# To do:
Please revise these lines so that "pose line" becomes "extrinsics line" everywhere, changing nothing else, and leave the pictures out of your answer.

···

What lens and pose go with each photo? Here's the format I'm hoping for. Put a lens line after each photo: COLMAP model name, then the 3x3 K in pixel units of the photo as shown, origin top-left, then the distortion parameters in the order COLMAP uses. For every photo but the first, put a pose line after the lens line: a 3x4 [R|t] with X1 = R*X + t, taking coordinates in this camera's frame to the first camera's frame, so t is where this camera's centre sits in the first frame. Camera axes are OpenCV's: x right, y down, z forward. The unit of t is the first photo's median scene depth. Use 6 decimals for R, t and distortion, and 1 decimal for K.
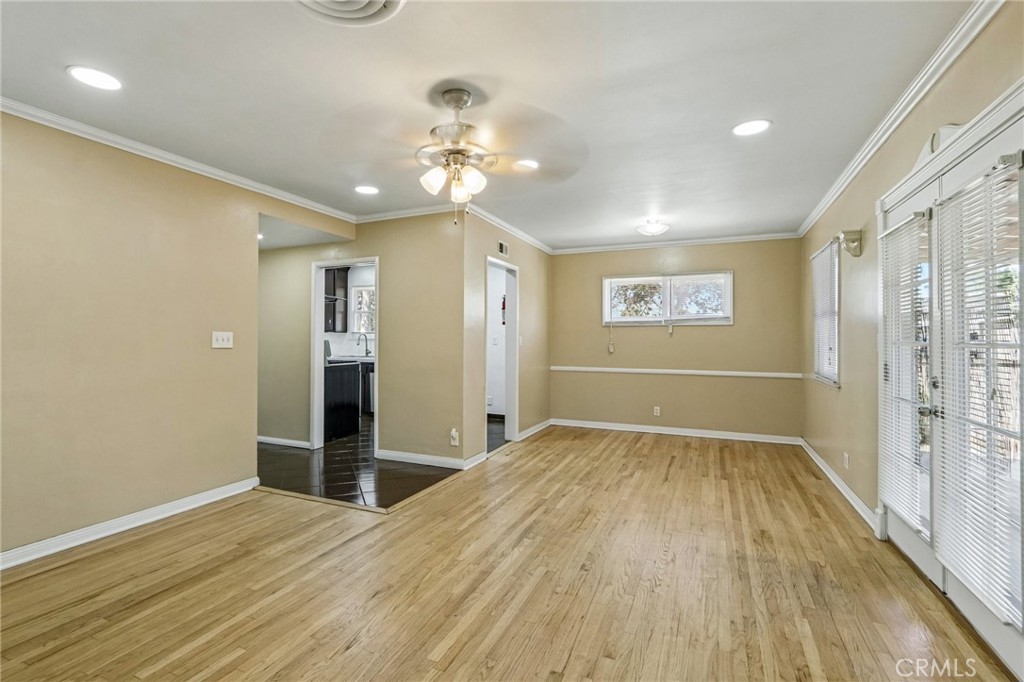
lens RADIAL K [[493.2, 0, 512.0], [0, 493.2, 341.0], [0, 0, 1]] dist [-0.004567, 0.000507]
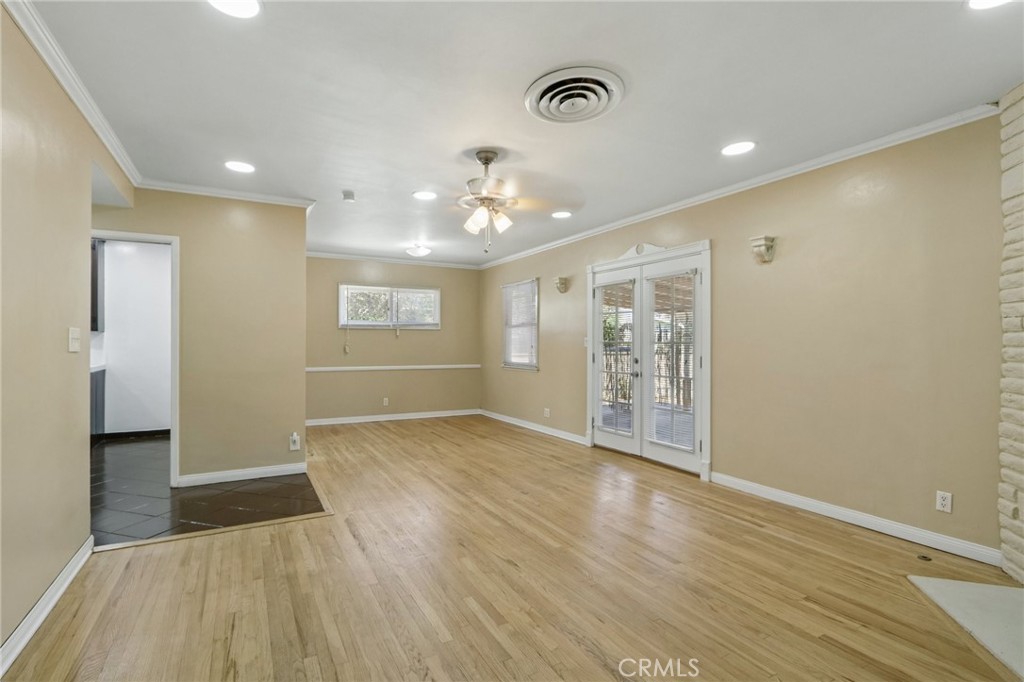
lens RADIAL K [[490.5, 0, 510.2], [0, 490.5, 349.2], [0, 0, 1]] dist [-0.002928, 0.000602]
pose [[0.590031, -0.012525, 0.807283, -0.869738], [0.002450, 0.999903, 0.013723, 0.003515], [-0.807377, -0.006119, 0.590005, 0.129794]]
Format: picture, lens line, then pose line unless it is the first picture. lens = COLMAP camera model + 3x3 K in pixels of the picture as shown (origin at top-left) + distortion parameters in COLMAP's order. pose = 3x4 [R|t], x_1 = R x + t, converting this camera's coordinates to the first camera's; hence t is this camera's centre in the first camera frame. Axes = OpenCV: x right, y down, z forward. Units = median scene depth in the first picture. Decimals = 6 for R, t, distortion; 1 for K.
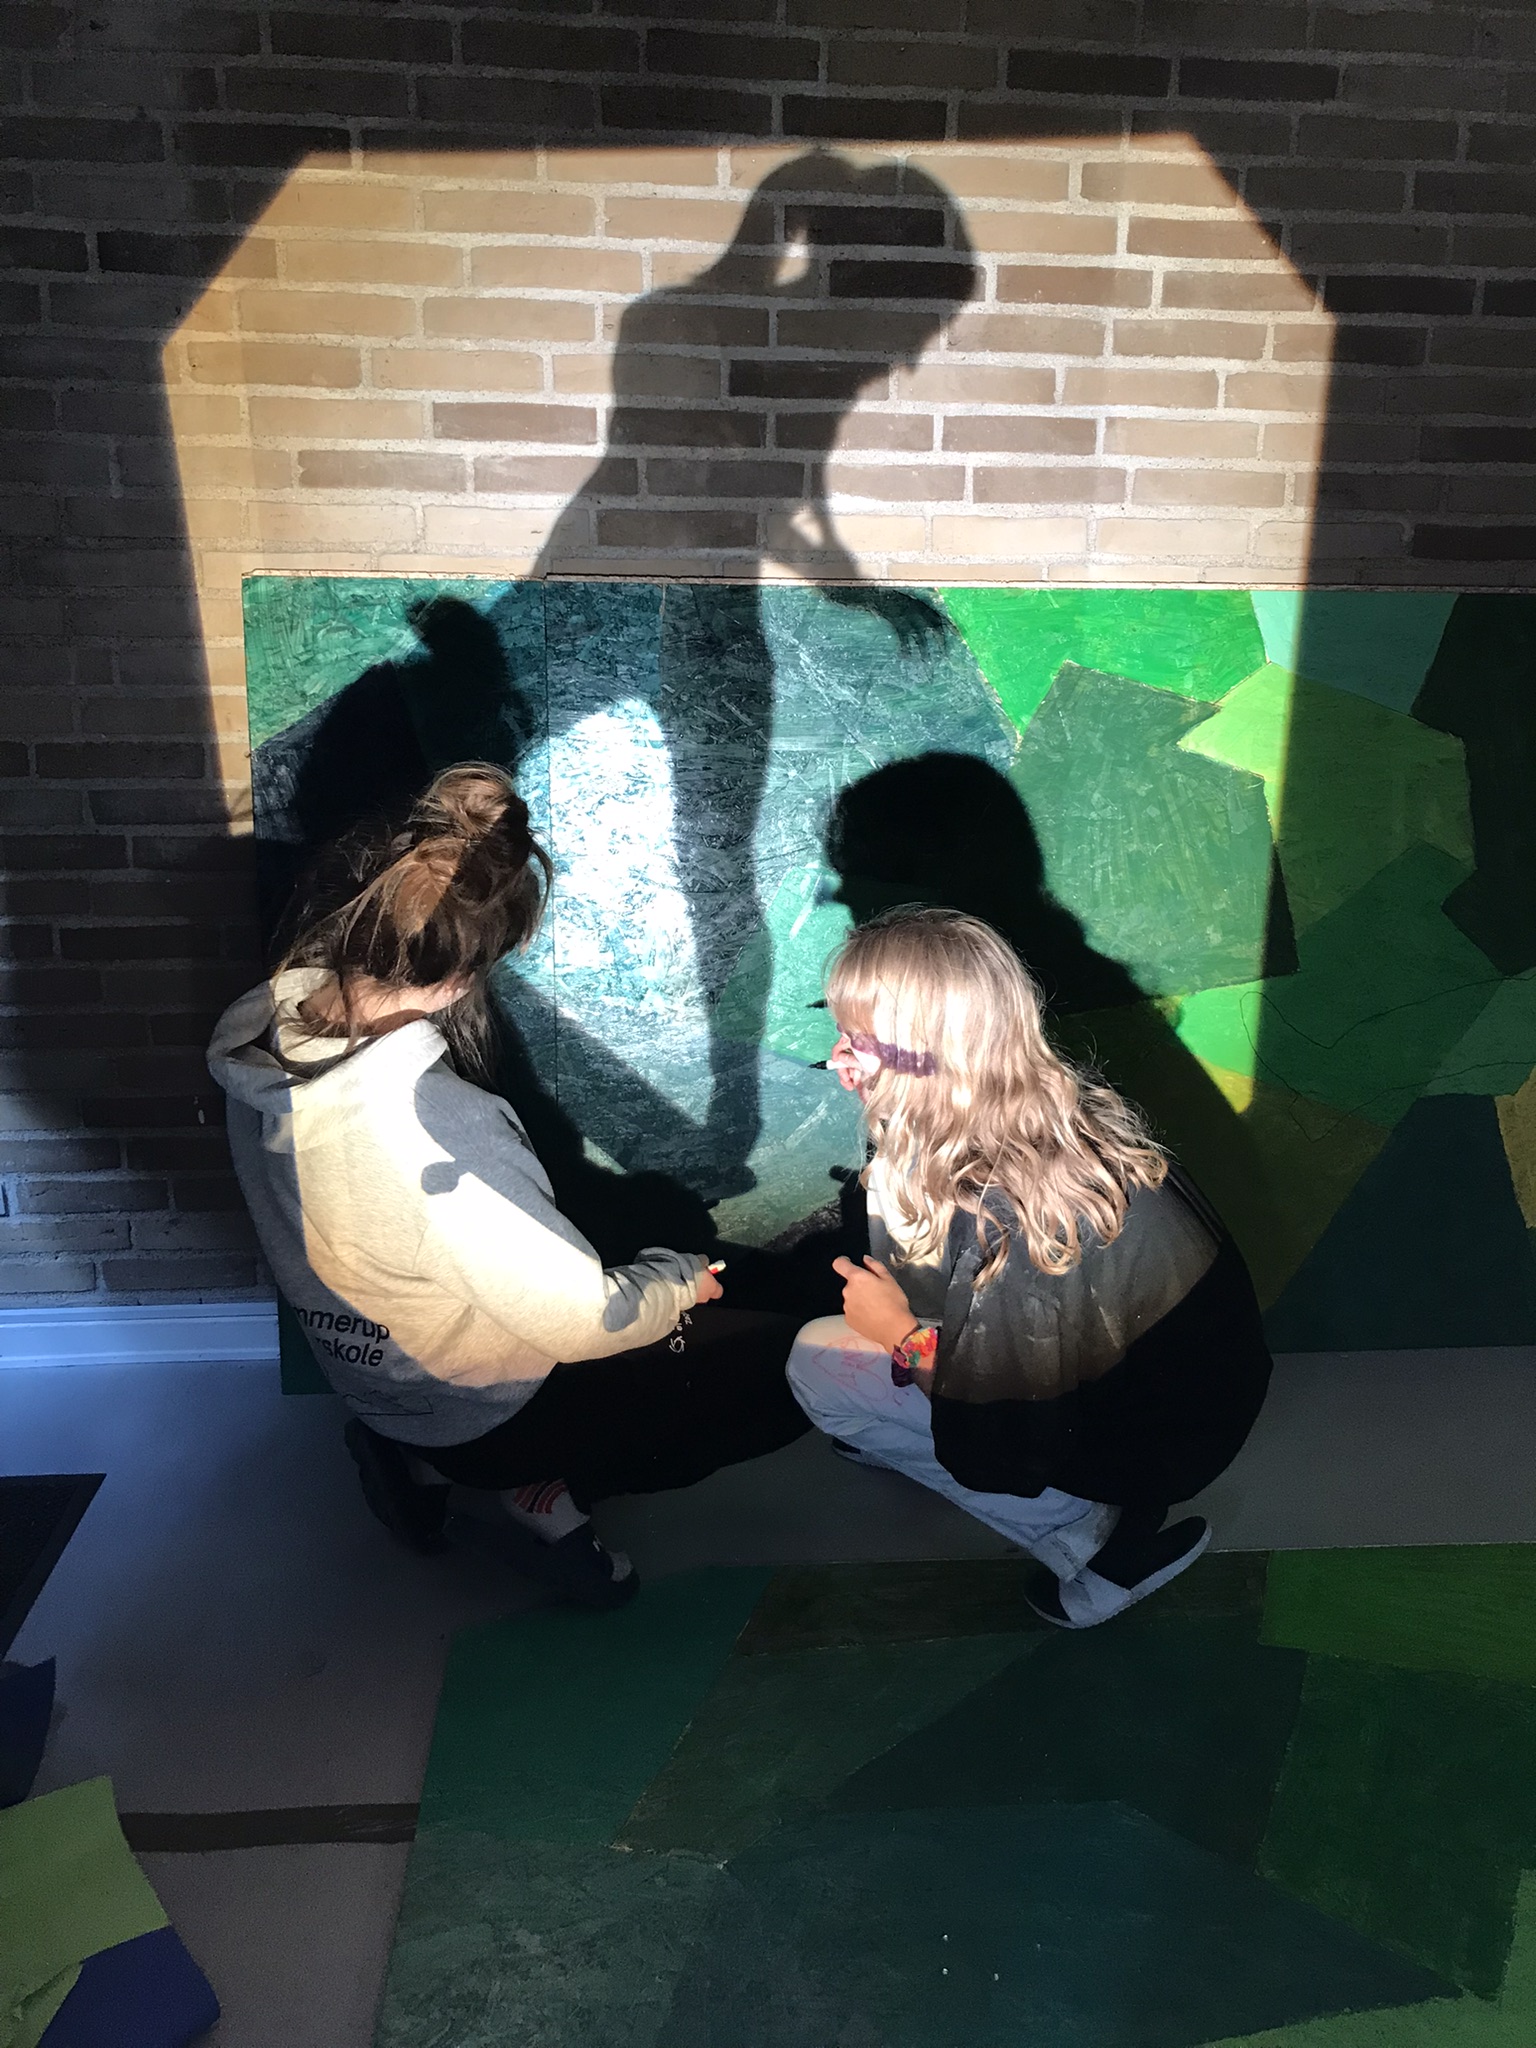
lens RADIAL K [[1687.9, 0, 760.7], [0, 1687.9, 1032.8], [0, 0, 1]] dist [0.000394, -0.004730]
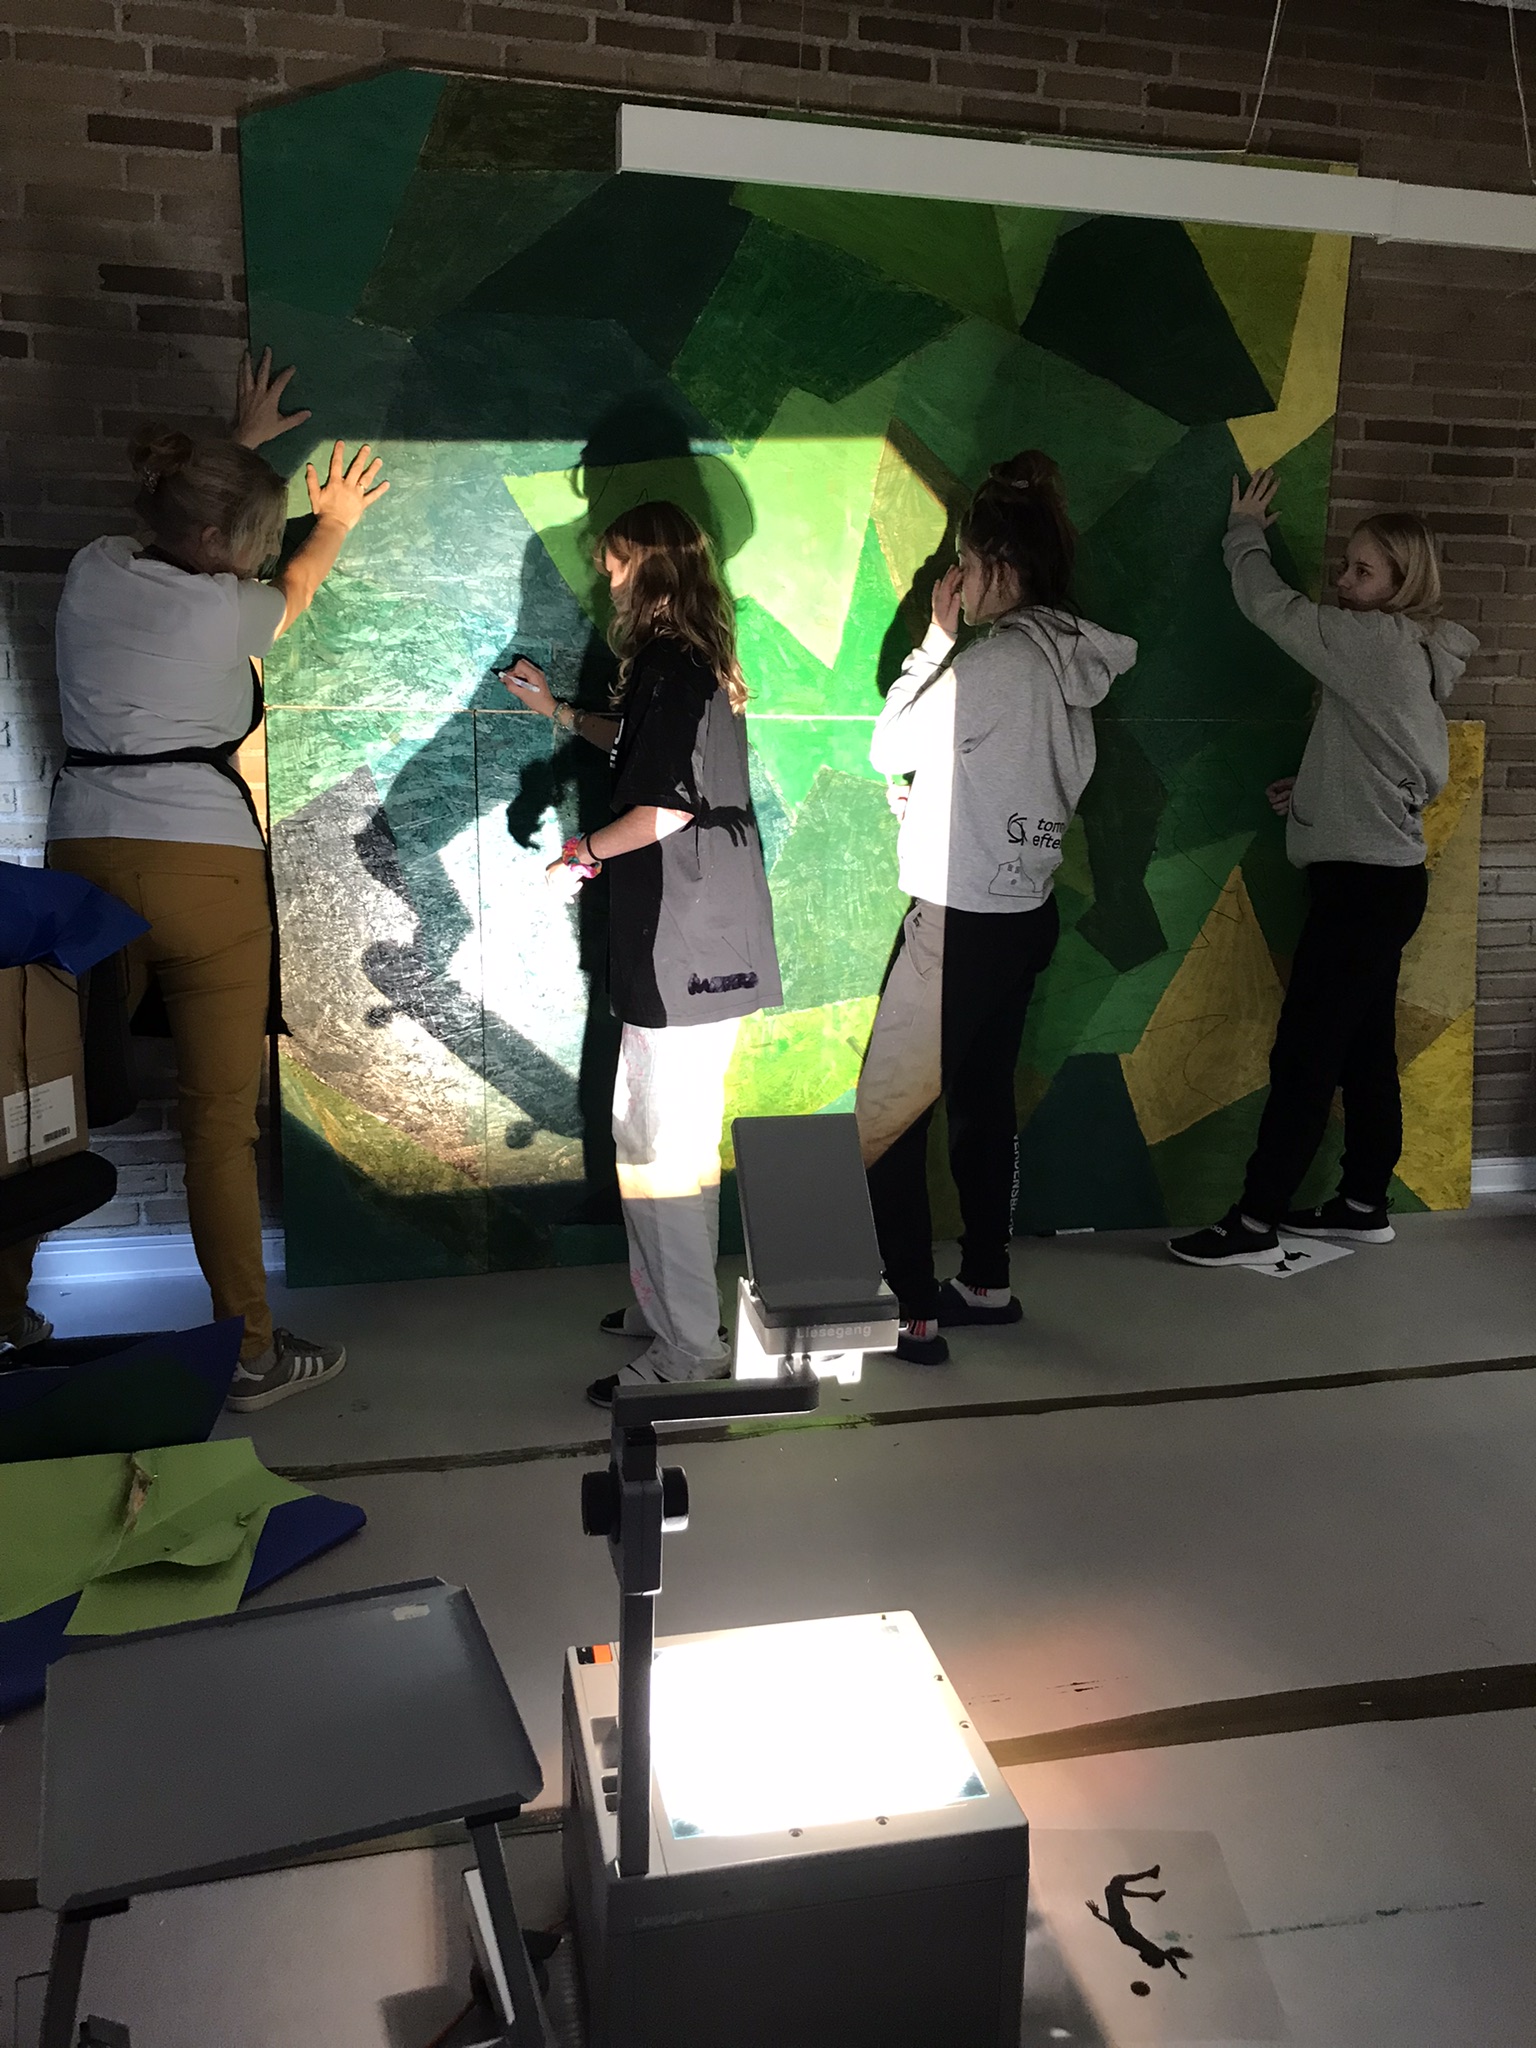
lens RADIAL K [[1687.9, 0, 774.5], [0, 1687.9, 1019.9], [0, 0, 1]] dist [0.000394, -0.004730]
pose [[0.988738, -0.023809, 0.147751, -0.090158], [0.040633, 0.992887, -0.111917, 0.171407], [-0.144035, 0.116660, 0.982672, -0.448937]]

···

# Answer box:
What lens and pose go with each photo? Here's the format I'm hoping for. Put a lens line after each photo: COLMAP model name, then the 3x3 K in pixel units of the photo as shown, origin top-left, then the distortion parameters in the order COLMAP uses. For every photo but the first, put a extrinsics line after the lens line: a 3x4 [R|t] with X1 = R*X + t, taking coordinates in this camera's frame to the first camera's frame, so t is where this camera's centre sits in the first frame. Camera axes are OpenCV's: x right, y down, z forward. The unit of t is the first photo's median scene depth. Use 6 decimals for R, t and distortion, and 1 decimal for K.
lens RADIAL K [[493.2, 0, 512.0], [0, 493.2, 341.0], [0, 0, 1]] dist [-0.004567, 0.000507]
lens RADIAL K [[490.5, 0, 510.2], [0, 490.5, 349.2], [0, 0, 1]] dist [-0.002928, 0.000602]
pose [[0.590031, -0.012525, 0.807283, -0.869738], [0.002450, 0.999903, 0.013723, 0.003515], [-0.807377, -0.006119, 0.590005, 0.129794]]
Format: picture, lens line, then extrinsics line unless it is the first picture. lens = COLMAP camera model + 3x3 K in pixels of the picture as shown (origin at top-left) + distortion parameters in COLMAP's order. pose = 3x4 [R|t], x_1 = R x + t, converting this camera's coordinates to the first camera's; hence t is this camera's centre in the first camera frame. Axes = OpenCV: x right, y down, z forward. Units = median scene depth in the first picture. Decimals = 6 for R, t, distortion; 1 for K.
lens RADIAL K [[1687.9, 0, 760.7], [0, 1687.9, 1032.8], [0, 0, 1]] dist [0.000394, -0.004730]
lens RADIAL K [[1687.9, 0, 774.5], [0, 1687.9, 1019.9], [0, 0, 1]] dist [0.000394, -0.004730]
pose [[0.988738, -0.023809, 0.147751, -0.090158], [0.040633, 0.992887, -0.111917, 0.171407], [-0.144035, 0.116660, 0.982672, -0.448937]]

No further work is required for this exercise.